The two detectives were recently exposed to a very small amount of fentanyl, and say in the video, “I thought I was dying. It felt like my body was shutting down.”

“Exposure to an amount equivalent to a few grains of sand can kill you," Rosenberg warns in the video. "You can be in grave danger even if you unintentionally come into contact with fentanyl. This message about fentanyl could save your life or the life of a colleague, so please listen.”

While the DEA does not keep data quantifying the problem, first responders handling evidence or helping overdose victims are more frequently reporting breathing problems, dizziness and even loss of consciousness, according to Rosenberg.

Last month, an Ohio police officer accidentally overdosed on fentanyl after accidentally getting the deadly drug on his uniform during a traffic stop.

Over Memorial Day weekend, a Pennsylvania police officer came in contact with a powdery substance while searching a suspect’s car, resulting in an accidental overdose.

Rosenberg cautions police not to field test any substance they suspect may contain fentanyl, and reminds them that police dogs are also vulnerable, so police K-9 handlers must also be careful.

“Something that looks like heroin could be pure fentanyl—assume the worst,” he said. “Don’t touch these substances or their wrappings without the proper personal protective equipment.”

The DEA first issued a nationwide alert on fentanyl in March 2015, a year when more than 33,000 people died from heroin, fentanyl and other opioid drugs.
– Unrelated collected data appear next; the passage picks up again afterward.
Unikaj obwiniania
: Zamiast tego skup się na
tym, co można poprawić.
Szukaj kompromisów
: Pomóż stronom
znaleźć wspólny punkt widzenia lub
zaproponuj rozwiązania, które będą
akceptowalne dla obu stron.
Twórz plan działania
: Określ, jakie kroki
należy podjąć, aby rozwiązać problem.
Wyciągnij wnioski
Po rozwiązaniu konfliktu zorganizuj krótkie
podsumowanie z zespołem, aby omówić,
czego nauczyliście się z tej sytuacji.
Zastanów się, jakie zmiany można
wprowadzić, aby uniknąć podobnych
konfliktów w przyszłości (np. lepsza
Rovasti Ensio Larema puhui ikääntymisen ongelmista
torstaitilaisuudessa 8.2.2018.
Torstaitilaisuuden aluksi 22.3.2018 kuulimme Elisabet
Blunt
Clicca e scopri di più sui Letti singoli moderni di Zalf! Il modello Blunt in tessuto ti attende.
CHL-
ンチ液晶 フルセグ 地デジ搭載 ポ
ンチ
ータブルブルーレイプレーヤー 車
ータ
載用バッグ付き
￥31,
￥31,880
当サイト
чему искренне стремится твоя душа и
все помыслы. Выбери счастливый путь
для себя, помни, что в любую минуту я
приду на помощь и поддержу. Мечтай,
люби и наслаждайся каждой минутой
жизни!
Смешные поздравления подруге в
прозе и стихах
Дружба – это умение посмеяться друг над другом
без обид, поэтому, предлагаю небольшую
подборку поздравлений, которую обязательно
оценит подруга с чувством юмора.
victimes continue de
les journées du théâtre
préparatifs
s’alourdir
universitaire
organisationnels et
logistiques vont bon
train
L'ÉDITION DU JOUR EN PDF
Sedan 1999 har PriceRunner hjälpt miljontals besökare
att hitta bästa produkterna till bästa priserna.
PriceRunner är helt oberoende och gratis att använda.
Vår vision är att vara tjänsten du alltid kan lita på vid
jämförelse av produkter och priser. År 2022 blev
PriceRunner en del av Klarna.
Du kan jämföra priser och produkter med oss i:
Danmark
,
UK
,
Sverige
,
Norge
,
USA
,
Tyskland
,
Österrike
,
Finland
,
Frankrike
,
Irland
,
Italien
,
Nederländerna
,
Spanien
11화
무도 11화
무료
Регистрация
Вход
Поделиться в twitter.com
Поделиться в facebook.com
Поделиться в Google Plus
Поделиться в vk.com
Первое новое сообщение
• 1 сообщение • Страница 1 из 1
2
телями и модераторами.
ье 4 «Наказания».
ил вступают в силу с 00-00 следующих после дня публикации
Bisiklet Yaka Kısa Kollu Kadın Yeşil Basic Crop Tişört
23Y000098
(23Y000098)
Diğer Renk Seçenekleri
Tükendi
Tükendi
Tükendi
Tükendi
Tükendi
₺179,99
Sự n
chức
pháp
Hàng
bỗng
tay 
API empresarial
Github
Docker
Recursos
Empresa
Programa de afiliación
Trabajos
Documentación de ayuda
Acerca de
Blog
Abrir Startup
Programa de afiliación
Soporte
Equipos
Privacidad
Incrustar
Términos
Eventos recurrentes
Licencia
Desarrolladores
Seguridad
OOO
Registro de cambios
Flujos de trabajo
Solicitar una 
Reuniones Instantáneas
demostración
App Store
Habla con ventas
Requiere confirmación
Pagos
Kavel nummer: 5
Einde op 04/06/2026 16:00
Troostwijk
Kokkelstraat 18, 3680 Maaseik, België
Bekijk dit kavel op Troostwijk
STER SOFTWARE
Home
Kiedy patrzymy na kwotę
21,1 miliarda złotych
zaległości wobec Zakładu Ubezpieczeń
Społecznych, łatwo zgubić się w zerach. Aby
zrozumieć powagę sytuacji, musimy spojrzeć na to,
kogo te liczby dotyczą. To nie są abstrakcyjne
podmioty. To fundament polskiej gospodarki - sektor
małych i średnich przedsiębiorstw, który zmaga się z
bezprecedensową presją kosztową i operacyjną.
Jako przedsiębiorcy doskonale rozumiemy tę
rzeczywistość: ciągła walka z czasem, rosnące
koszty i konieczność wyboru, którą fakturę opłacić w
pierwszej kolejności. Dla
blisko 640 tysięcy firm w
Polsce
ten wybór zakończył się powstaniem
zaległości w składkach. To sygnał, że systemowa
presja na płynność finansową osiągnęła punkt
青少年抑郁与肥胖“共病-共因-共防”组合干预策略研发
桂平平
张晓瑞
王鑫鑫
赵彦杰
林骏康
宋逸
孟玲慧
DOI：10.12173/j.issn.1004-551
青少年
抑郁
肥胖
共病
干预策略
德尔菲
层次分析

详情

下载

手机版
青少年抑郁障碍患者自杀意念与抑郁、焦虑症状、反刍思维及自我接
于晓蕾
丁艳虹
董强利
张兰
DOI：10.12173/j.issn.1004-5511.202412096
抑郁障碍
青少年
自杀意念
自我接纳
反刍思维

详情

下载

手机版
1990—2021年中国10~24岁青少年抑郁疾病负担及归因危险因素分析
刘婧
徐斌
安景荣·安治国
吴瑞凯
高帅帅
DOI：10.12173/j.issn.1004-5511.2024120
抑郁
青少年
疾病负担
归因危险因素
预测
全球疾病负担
The preliminary numbers for 2016 show an increase to almost 60,000 deaths, which would be the largest annual increase in American history.

“The opioid epidemic nationwide has caused havoc and heartbreak for our children, friends and neighbors,” Deputy Attorney General Rod Rosenstein said in a statement. “Any fentanyl exposure can kill innocent law enforcement, first responders and the public. As we continue to fight this epidemic, it is critical that we provide every tool necessary to educate the public and law enforcement about the dangers of fentanyl and its deadly consequences.”

The Associated Press contributed to this report.